[[ PROVIDED DATA, beginning ]]

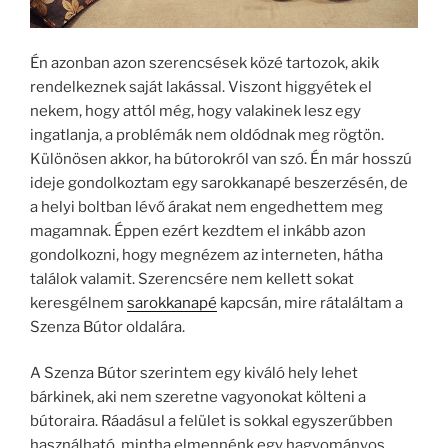
Én azonban azon szerencsések közé tartozok, akik
rendelkeznek saját lakással. Viszont higgyétek el
nekem, hogy attól még, hogy valakinek lesz egy
ingatlanja, a problémák nem oldódnak meg rögtön.
Különösen akkor, ha bútorokról van szó. Én már hosszú
ideje gondolkoztam egy sarokkanapé beszerzésén, de
a helyi boltban lévő árakat nem engedhettem meg
magamnak. Éppen ezért kezdtem el inkább azon
gondolkozni, hogy megnézem az interneten, hátha
találok valamit. Szerencsére nem kellett sokat
keresgélnem
sarokkanapé
kapcsán, mire rátaláltam a
Szenza Bútor oldalára.
A Szenza Bútor szerintem egy kiváló hely lehet
bárkinek, aki nem szeretne vagyonokat költeni a
bútoraira. Ráadásul a felület is sokkal egyszerűbben
használható, mintha elmennénk egy hagyományos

[[ PROVIDED DATA, end ]]

▶ **WHAT TO PRODUCE**
Start at the line with "nekem, hogy attól". Give that line and every line after it again, word for word, through the last line above.

▶ **RESPONSE TO THIS TASK**
nekem, hogy attól még, hogy valakinek lesz egy
ingatlanja, a problémák nem oldódnak meg rögtön.
Különösen akkor, ha bútorokról van szó. Én már hosszú
ideje gondolkoztam egy sarokkanapé beszerzésén, de
a helyi boltban lévő árakat nem engedhettem meg
magamnak. Éppen ezért kezdtem el inkább azon
gondolkozni, hogy megnézem az interneten, hátha
találok valamit. Szerencsére nem kellett sokat
keresgélnem
sarokkanapé
kapcsán, mire rátaláltam a
Szenza Bútor oldalára.
A Szenza Bútor szerintem egy kiváló hely lehet
bárkinek, aki nem szeretne vagyonokat költeni a
bútoraira. Ráadásul a felület is sokkal egyszerűbben
használható, mintha elmennénk egy hagyományos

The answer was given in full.